OAXAL: Open Architecture for XML Authoring and Localization
by Andrzej Zydron
|
Pages: 1, 2, 3, 4, 5
Figure 6 shows how the xml:tm namespace coexists within an XML document:

Figure 6. xml:tm tree
XML namespace is used to map a text memory view onto a document. This process is called segmentation. The text memory works at the sentence level of granularity—the text unit. Each individual xml:tm text unit is allocated a unique identifier. This unique identifier is immutable for the life of the document. As a document goes through its lifecycle the unique identifiers are maintained and new ones are allocated as required. This aspect of text memory is called author memory. It can be used to build author memory systems, which can be used to simplify and improve the consistency of authoring. A detailed technical article about xml:tm has been published on xml.com.
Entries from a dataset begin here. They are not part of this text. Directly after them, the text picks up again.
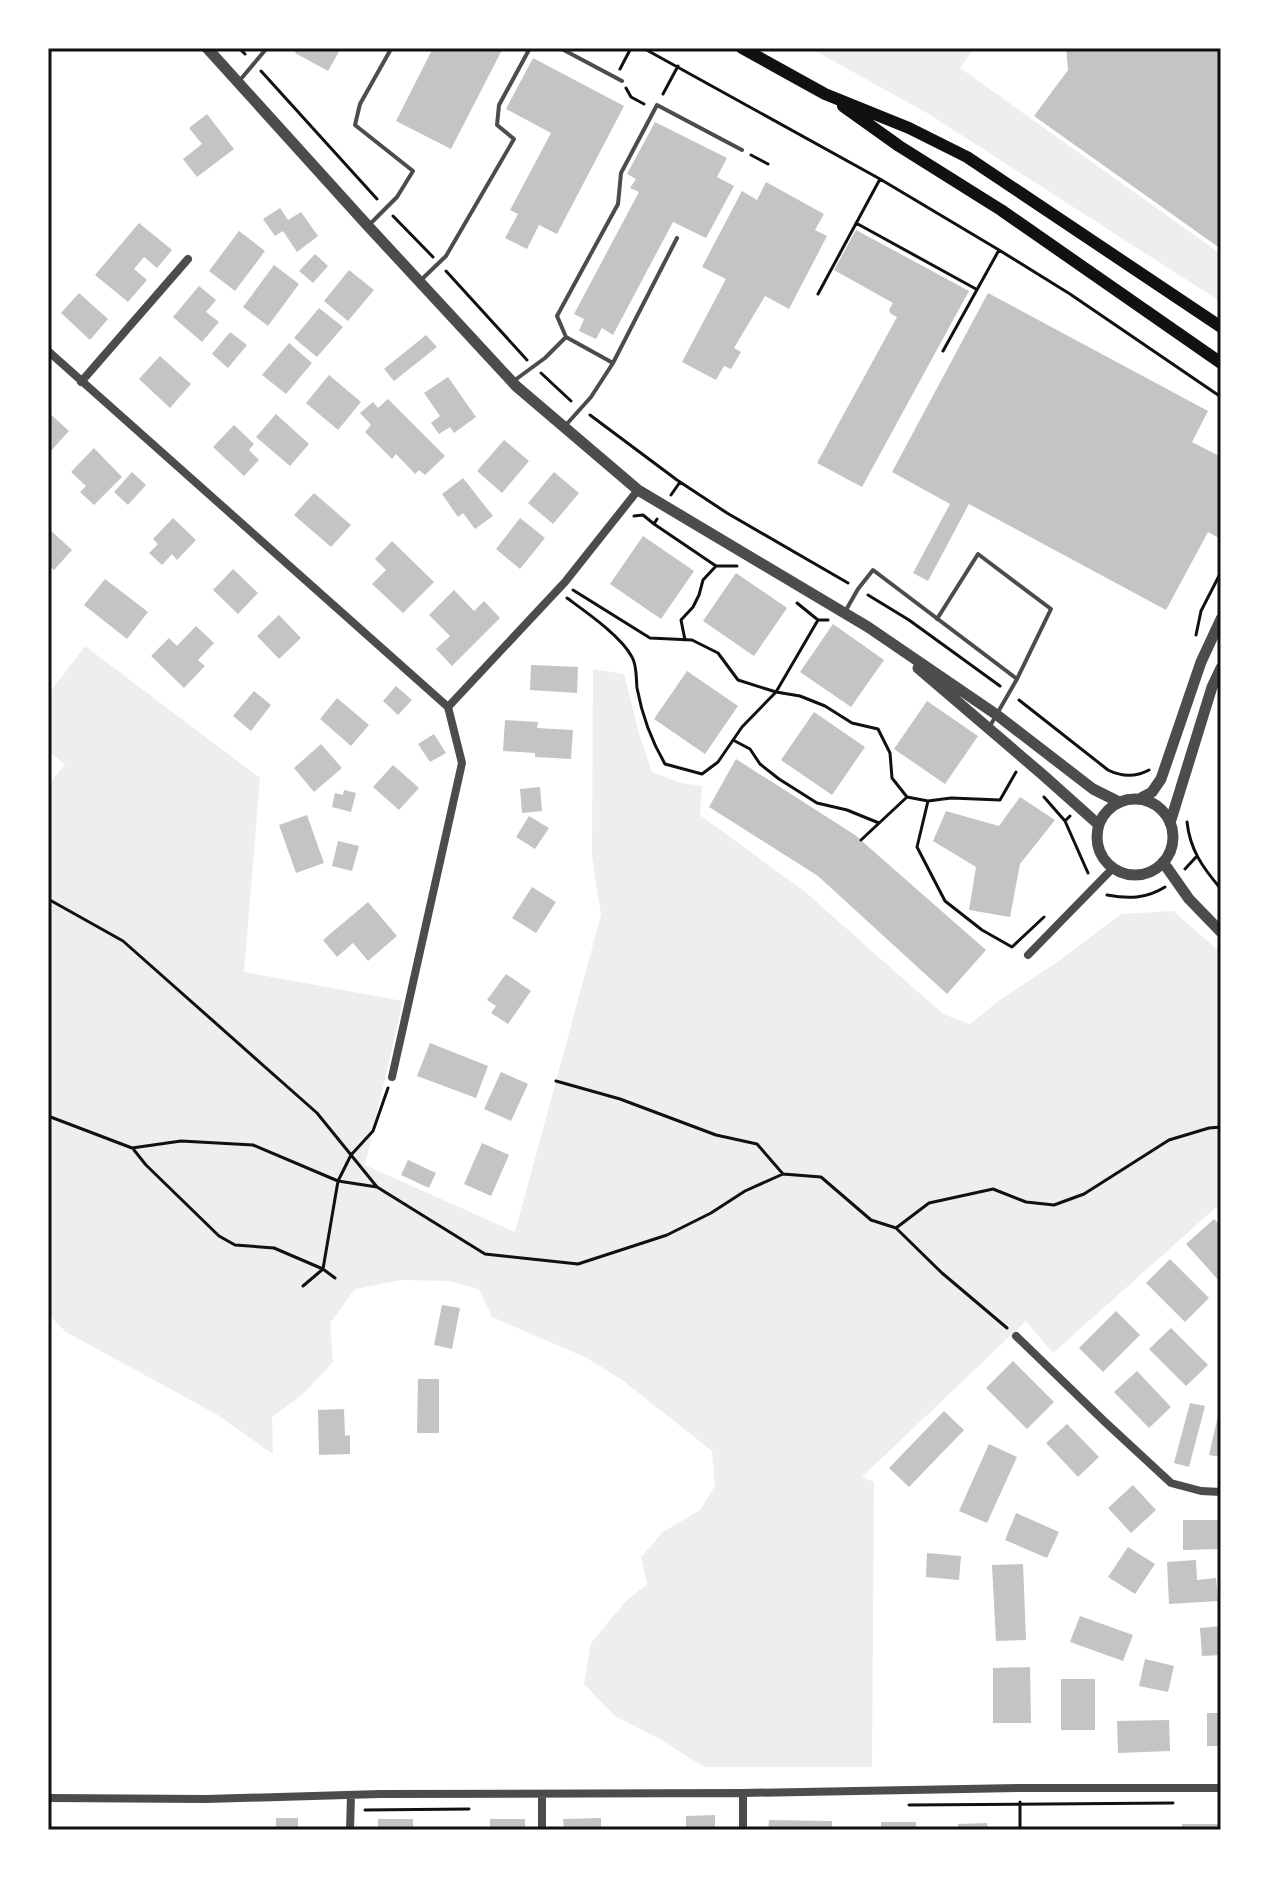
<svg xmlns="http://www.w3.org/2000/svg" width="1269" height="1878" font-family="Figtree,sans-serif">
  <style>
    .green { fill: #eee }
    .building { fill: #c4c4c4 }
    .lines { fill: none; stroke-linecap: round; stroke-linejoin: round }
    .path { stroke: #111; stroke-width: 3 }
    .service { stroke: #4c4c4c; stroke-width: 4 }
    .minor { stroke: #4c4c4c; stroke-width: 8 }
    .tertiary { stroke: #4c4c4c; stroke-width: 11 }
    .secondary { stroke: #111; stroke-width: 12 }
    .neatline { fill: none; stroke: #111; stroke-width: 3 }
  </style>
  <rect width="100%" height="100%" fill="#fff"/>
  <!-- green -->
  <path class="green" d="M810 48H974L960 68 1221 254V302L927 113Z
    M85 646 260 778 244 972 403 1001 365 1165 515 1232 601 915 592 856 593 669 624 674 640 737 652 772 681 783 702 786 700 815 804 891 943 1014 970 1024 1001 999 1059 961 1121 914 1173 911 1221 953V1203L1053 1353 1026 1321 862 1477 874 1482 872 1767H704L658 1738 615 1716 584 1684 591 1643 626 1601 647 1584 641 1557 663 1532 700 1510 715 1486 712 1451 622 1380 587 1358 492 1317 479 1289 448 1281 401 1280 355 1289 330 1323 333 1362 302 1395 272 1417 273 1454 216 1414 66 1332 48 1314V785L65 764 48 751V695Z"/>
  <!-- building -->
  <path class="building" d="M298 48H341L328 71 295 53Z
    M433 48H503L451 149 396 121Z
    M1066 48H1221V249L1034 116 1068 70Z
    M533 58 624 106 557 234 539 225 527 249 505 238 518 214 510 210 551 133 506 109Z
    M207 114 234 149 197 177 183 159 202 144 189 128Z
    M655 122 727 158 717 177 734 186 706 238 673 222 613 335 602 328 596 339 579 331 584 319 574 314 639 192 630 188 636 179 627 174Z
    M766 182 824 214 815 230 827 236 789 309 765 296 734 348 741 352 731 369 724 366 716 380 682 362 726 279 702 267 742 191 757 200Z
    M280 208 288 220 301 212 318 236 297 252 283 231 275 236 263 219Z
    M139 223 172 250 157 268 144 257 134 269 147 280 128 302 95 275Z
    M856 230 969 291 862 487 817 463 897 317 891 314 889 310 893 303 834 270Z
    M239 231 265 251 235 291 209 271Z
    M315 254 328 266 313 283 299 271Z
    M274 265 299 284 268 326 243 307Z
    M349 270 374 290 348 321 324 301Z
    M199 286 216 300 206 312 219 322 202 342 173 317Z
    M79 293 108 319 90 340 61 313Z
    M988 293 1208 411 1192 442 1221 457V539L1208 532 1166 610 969 504 928 581 913 573 950 504 892 472Z
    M319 308 343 327 317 357 294 338Z
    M230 332 247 345 228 368 212 354Z
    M426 335 437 347 394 381 384 369Z
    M289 343 312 363 286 394 262 375Z
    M160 356 191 384 170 408 139 379Z
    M329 375 361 402 338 430 306 403Z
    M448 377 476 417 454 433 450 427 439 434 431 423 440 416 424 393Z
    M388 399 445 456 425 475 419 470 415 474 396 454 392 459 365 432 371 425 360 413 373 402 378 408Z
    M48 412 69 431 48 454Z
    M276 414 309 444 290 466 256 437Z
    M234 425 254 444 249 450 259 460 244 476 213 447Z
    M504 440 529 461 502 493 477 471Z
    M94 448 122 477 94 505 80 492 86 486 71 472Z
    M132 472 146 485 128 505 114 492Z
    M554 472 579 493 553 524 528 503Z
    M463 478 493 516 475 529 463 513 458 517 442 494Z
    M314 493 351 525 331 547 294 515Z
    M173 518 196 540 177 560 172 554 162 565 149 553 158 544 153 539Z
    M520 518 545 538 520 569 496 549Z
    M48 528 72 550 54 570 48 565Z
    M643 536 694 571 661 619 610 584Z
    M392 541 434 582 403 613 372 584 386 570 375 559Z
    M233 569 258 593 238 614 213 590Z
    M736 573 787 608 754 656 703 621Z
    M105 579 148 612 127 639 84 605Z
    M454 590 474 611 484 601 500 618 452 666 436 649 450 636 429 615Z
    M279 615 301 638 279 659 257 636Z
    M833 624 884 660 851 707 800 672Z
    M196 626 214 643 198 660 205 666 184 688 151 656 169 638 177 646Z
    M531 665 578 667 577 693 530 690Z
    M687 671 738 706 705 754 654 719Z
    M396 686 412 700 398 715 383 701Z
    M254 691 271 705 251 731 233 716Z
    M337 698 369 725 351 746 320 719Z
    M927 701 978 736 945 784 894 749Z
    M814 712 865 747 832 795 781 760Z
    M505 720 538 722 537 728 573 730 571 759 535 757V753L503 751Z
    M434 734 446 753 430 762 418 744Z
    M321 744 342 768 314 792 294 768Z
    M736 759 855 835 986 950 947 994 818 876 709 807Z
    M393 765 419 788 399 810 373 787Z
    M540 787 542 811 522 813 520 789Z
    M344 790 356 793 351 812 332 807 335 793 343 795Z
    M1020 797 1055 820 1020 864 1010 917 969 910 976 867 933 841 946 811 999 826Z
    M307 815 324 863 296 873 279 825Z
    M529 816 549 828 535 849 516 837Z
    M338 841 359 846 352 871 332 866Z
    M532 887 556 902 536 933 512 918Z
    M368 902 397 936 368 961 353 943 337 957 323 940Z
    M506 974 531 991 508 1024 491 1013 496 1006 487 1000Z
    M430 1043 488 1066 476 1098 417 1076Z
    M501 1072 528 1084 511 1121 484 1109Z
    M482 1143 509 1155 491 1196 464 1184Z
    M408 1160 436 1173 429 1188 401 1175Z
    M1214 1219 1221 1226V1283L1186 1244Z
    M1170 1259 1209 1298 1185 1322 1146 1283Z
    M442 1305 460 1308 452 1349 434 1345Z
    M1116 1311 1140 1335 1103 1372 1079 1348Z
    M1171 1328 1208 1365 1186 1386 1149 1349Z
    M1013 1361 1054 1402 1027 1429 986 1388Z
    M1137 1371 1171 1407 1149 1428 1114 1392Z
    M418 1379H439V1433H417Z
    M1190 1403 1205 1406 1189 1467 1174 1463Z
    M1220 1407H1221V1457L1209 1455Z
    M344 1409 345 1436 350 1435V1454L319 1455 318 1410Z
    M944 1411 964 1430 909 1487 889 1468Z
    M1067 1424 1099 1457 1078 1477 1046 1443Z
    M989 1444 1017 1457 987 1523 959 1511Z
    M1133 1485 1156 1510 1131 1533 1108 1508Z
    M1016 1513 1059 1532 1047 1558 1005 1540Z
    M1183 1520H1221V1549L1183 1550Z
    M1128 1547 1155 1564 1135 1594 1108 1577Z
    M927 1553 961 1556 959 1580 926 1577Z
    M1196 1560 1197 1580 1216 1578 1218 1601 1169 1604 1167 1562Z
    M1023 1564 1026 1640 996 1641 992 1565Z
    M1080 1616 1133 1635 1123 1661 1070 1642Z
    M1221 1626V1655L1202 1656 1200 1628Z
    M1145 1659 1174 1666 1168 1692 1139 1686Z
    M1030 1667 1031 1723H993V1668Z
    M1061 1679H1095V1730H1061Z
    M1207 1713H1221V1746H1207Z
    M1169 1720 1170 1751 1118 1753 1117 1721Z
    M715 1815V1830H686V1816Z
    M276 1818H298V1830H276Z
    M601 1818V1830H564L563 1819Z
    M378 1819H413V1830H378Z
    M490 1819H525V1830H490Z
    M769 1820 832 1821V1830H768Z
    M881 1822H916V1830H881Z
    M987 1823 988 1830H958V1824Z
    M1182 1824H1219V1830H1182Z"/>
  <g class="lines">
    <!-- path -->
    <path class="path" d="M239 48 245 54
      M643 48 880 179 999 250 1070 294 1221 397
      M620 69 631 48
      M261 71 377 199
      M626 88 631 97 644 104
      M663 94 678 66
      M751 155 768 164
      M393 216 433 257
      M856 223 976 289
      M446 271 527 360
      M818 294 880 179
      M943 351 999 250
      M541 373 571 401
      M590 415 677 480 727 513 848 583
      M671 495 680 482
      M634 516 643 515 654 524 657 519
      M654 524 716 566H737
      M573 590 650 638 692 640 718 653 738 680 776 692 818 620
      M868 595 909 620 1000 686
      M567 598C586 612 621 636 632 657 637 665 636 678 637 688 642 715 651 740 665 764L702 774 718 762 742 727 776 692 800 696 825 706 852 723 878 729 890 753 892 778 907 797 928 801 917 847 945 901 982 930 1012 947 1044 917
      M797 603 818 620H828
      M1196 635 1201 611 1221 572
      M685 640 681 620 693 607 699 595 703 580 716 566
      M1019 700 1108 770C1122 777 1136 777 1149 770
      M733 740 750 749 760 764 779 779 817 803 847 810 879 823
      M1044 797 1065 821
      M928 801 951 798 1000 800 1016 772
      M1070 816 1065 821 1088 873
      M1187 822C1190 850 1203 868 1221 889
      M861 840 907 797
      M1185 869 1196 857
      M1107 895C1128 899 1146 899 1165 887
      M48 899 123 941 317 1113 377 1187 485 1254 578 1264 667 1235 711 1213 745 1191 783 1174 821 1177 871 1220 896 1228 929 1203 993 1189 1026 1202 1054 1205 1084 1194 1169 1140 1209 1128 1221 1127
      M556 1081 620 1099 716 1135 757 1144 783 1174
      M48 1116 132 1148 181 1141 253 1145 338 1181 377 1187
      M134 1150 146 1165 219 1236 235 1245 274 1248 323 1269 335 1278
      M897 1229 942 1273 1007 1328
      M303 1286 323 1269 338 1181 351 1155 373 1131 388 1088
      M1020 1802V1830
      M909 1805 1173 1803
      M365 1810 469 1809"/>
    <!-- service -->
    <path class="service" d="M560 48 622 81
      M240 80 267 48
      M368 226 397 197 413 171 355 125 360 104 391 49 394 48
      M421 280 446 256 514 139 497 125 499 105 530 48
      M566 337 613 363
      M515 380 545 358 566 337 557 316 618 204 621 173 657 105 742 150
      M565 426 591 397 613 363 677 238
      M846 610 858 589 873 570 1017 679
      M937 619 978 554 1051 609 1017 679 990 726"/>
    <!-- minor -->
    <path class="minor" d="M48 351 448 707
      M81 382 188 259
      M1028 955 1113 868
      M392 1077 462 763 448 707 565 582 638 490
      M1016 1336 1104 1421 1171 1483 1201 1491 1221 1492
      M48 1798 207 1799 380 1794 743 1793 1020 1788H1221
      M350 1830 351 1795
      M542 1830V1794
      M743 1830V1793"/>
    <!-- tertiary -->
    <path class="tertiary" d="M207 48 368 226 516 386 638 490 868 627 997 715 1093 789 1119 802
      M918 668 1043 775 1099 825
      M1139 799 1152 792 1161 779 1201 662 1221 619
      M1097 837a38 38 0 1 1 76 0a38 38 0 1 1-76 0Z
      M1170 823 1212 687 1221 668
      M1163 862 1189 899 1221 932"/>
    <!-- secondary -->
    <path class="secondary" d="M742 48 825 94 909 128 967 157 1221 327
      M843 106 899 146 1001 210 1221 363"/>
  </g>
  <!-- border -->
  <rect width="1269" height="1878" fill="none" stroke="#ffffff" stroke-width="100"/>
  <rect x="50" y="50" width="1169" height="1778" class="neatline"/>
</svg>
The use of xml:tm greatly improves upon the traditional translation route. Each text unit in a document has a unique identifier. When the document is translated, the target version of the file has the same identifiers. The source and target documents are therefore perfectly aligned at the text unit level. Figure 7 shows how perfect matching is achieved:

Figure 7. Matching
In xml:tm terms, this type of perfect matching is known as in context exact (ICE) matching. The xml:tm concept has been successfully proven within large-scale technical publishing applications.
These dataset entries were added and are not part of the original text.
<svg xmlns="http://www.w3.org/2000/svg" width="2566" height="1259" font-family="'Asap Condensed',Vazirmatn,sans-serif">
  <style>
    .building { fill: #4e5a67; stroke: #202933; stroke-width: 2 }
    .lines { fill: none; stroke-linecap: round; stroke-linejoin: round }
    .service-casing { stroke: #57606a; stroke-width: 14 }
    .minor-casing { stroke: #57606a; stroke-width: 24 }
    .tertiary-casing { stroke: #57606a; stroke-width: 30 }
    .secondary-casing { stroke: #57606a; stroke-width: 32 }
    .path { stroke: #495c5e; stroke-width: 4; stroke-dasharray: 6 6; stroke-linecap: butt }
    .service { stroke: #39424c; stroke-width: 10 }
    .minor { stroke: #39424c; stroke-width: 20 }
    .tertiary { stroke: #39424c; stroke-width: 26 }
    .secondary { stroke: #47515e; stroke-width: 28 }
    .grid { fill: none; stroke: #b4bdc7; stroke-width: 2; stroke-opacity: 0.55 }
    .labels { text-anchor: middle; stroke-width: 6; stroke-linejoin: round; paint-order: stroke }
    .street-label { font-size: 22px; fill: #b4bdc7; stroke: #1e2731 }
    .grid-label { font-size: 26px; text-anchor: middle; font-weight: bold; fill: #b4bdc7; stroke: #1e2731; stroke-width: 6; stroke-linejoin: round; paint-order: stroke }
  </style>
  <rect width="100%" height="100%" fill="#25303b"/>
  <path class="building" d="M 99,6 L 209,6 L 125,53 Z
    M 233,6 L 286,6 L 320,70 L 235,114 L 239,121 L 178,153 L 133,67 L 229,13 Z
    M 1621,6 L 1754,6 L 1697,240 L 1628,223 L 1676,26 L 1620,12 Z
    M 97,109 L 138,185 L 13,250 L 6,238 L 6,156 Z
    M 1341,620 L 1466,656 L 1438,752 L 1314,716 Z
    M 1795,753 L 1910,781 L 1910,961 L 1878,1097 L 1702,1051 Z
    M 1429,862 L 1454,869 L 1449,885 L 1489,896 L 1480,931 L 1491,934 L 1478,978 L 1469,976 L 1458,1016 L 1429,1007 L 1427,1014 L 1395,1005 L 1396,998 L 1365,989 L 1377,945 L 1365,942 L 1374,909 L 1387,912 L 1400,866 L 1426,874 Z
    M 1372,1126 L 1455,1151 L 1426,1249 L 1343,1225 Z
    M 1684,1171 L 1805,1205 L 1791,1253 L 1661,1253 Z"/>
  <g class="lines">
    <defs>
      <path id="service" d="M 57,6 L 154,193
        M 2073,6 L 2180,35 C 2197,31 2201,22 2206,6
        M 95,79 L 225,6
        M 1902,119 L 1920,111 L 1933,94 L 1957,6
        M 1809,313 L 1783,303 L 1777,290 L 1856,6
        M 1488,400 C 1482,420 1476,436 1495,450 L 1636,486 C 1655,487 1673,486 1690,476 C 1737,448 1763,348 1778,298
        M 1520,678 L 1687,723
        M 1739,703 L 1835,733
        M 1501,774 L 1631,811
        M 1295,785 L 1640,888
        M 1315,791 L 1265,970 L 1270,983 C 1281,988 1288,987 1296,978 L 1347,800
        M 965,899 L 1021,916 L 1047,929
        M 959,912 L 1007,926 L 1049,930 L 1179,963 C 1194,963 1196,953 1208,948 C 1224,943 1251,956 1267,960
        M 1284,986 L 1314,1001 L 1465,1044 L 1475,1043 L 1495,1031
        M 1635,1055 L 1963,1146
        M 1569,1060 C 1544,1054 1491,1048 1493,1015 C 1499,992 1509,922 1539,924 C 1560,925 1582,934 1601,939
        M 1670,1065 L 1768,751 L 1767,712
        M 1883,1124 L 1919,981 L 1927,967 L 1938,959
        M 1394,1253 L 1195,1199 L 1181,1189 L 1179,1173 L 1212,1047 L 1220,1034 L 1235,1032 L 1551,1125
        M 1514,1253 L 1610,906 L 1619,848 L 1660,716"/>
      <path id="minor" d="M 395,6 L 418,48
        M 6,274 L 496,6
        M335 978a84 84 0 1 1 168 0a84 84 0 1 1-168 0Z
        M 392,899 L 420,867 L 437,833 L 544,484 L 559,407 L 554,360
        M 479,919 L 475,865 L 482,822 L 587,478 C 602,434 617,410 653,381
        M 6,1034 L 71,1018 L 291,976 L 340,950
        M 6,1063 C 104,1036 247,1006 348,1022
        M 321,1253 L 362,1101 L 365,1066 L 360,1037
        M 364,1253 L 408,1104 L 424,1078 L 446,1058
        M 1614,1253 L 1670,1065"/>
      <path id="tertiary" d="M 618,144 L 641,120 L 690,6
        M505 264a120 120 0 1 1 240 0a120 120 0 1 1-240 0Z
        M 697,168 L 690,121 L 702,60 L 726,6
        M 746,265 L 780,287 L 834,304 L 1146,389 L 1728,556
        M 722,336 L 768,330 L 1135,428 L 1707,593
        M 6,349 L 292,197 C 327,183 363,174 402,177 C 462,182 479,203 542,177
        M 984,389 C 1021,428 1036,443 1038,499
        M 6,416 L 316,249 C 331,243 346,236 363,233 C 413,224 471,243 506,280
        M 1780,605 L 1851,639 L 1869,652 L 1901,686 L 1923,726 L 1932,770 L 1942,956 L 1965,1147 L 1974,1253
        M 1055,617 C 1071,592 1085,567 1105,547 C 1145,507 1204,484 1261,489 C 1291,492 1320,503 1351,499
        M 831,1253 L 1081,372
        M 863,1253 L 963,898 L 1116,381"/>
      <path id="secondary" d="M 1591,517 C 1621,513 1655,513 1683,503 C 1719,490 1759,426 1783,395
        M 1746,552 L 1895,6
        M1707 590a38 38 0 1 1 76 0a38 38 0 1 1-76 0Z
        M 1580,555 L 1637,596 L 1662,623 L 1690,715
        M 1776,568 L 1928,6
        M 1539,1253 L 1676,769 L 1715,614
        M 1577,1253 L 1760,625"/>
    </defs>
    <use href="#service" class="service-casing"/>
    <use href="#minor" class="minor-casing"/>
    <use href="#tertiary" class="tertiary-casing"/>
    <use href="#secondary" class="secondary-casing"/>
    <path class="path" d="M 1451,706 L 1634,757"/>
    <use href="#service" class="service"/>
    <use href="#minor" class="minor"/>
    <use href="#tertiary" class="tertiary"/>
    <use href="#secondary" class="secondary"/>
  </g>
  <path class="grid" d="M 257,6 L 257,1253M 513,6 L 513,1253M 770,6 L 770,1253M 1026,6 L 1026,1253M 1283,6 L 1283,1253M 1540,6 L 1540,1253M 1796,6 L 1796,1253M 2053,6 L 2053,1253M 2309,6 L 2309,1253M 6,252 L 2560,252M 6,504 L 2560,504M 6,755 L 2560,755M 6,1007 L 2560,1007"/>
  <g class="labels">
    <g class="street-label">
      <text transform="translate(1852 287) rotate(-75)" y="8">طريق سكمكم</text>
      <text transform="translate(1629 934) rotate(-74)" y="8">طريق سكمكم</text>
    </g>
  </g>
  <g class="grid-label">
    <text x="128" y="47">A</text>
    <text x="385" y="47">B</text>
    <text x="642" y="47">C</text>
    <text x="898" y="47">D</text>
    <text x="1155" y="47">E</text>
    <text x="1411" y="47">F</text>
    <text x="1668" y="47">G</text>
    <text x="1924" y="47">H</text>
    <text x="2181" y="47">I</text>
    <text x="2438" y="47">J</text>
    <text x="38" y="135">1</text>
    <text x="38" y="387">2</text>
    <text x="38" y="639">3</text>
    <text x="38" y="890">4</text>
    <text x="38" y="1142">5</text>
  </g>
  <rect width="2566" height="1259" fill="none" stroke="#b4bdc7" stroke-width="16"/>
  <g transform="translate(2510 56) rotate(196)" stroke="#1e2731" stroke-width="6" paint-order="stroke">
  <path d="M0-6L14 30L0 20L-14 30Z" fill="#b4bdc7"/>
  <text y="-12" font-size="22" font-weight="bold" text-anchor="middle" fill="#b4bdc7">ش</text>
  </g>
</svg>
For authoring, xml:tm represents a systematic way of identifying and storing all previously authored sentences. This repository can then be appropriately indexed and serve as input to authoring tools, to encourage authors to reuse existing sentences where appropriate rather than coming up with different ways of saying the same thing.

Figure 8. Author Memory
The author can enter keywords and search the author memory for appropriate sentences. If a sentence has already been used, then it is very likely that it has also been translated, in which case a leveraged translation match will be found, further reducing translation costs.
DITA and xml:tm
DITA and xml:tm are a perfect fit. While DITA enables reuse at the topic level, xml:tm complements this by enabling reuse at the sentence level. The xml:tm namespace can be seeded transparently into a DITA document. As the document goes through its lifecycle, the unique identifiers of each text unit are maintained, as are modifications to the document. In effect, xml:tm provides a change tracker for the document. The easiest way of implementing this is on the back of a content management system (CMS). Using DITA invariably means investing in an appropriate CMS.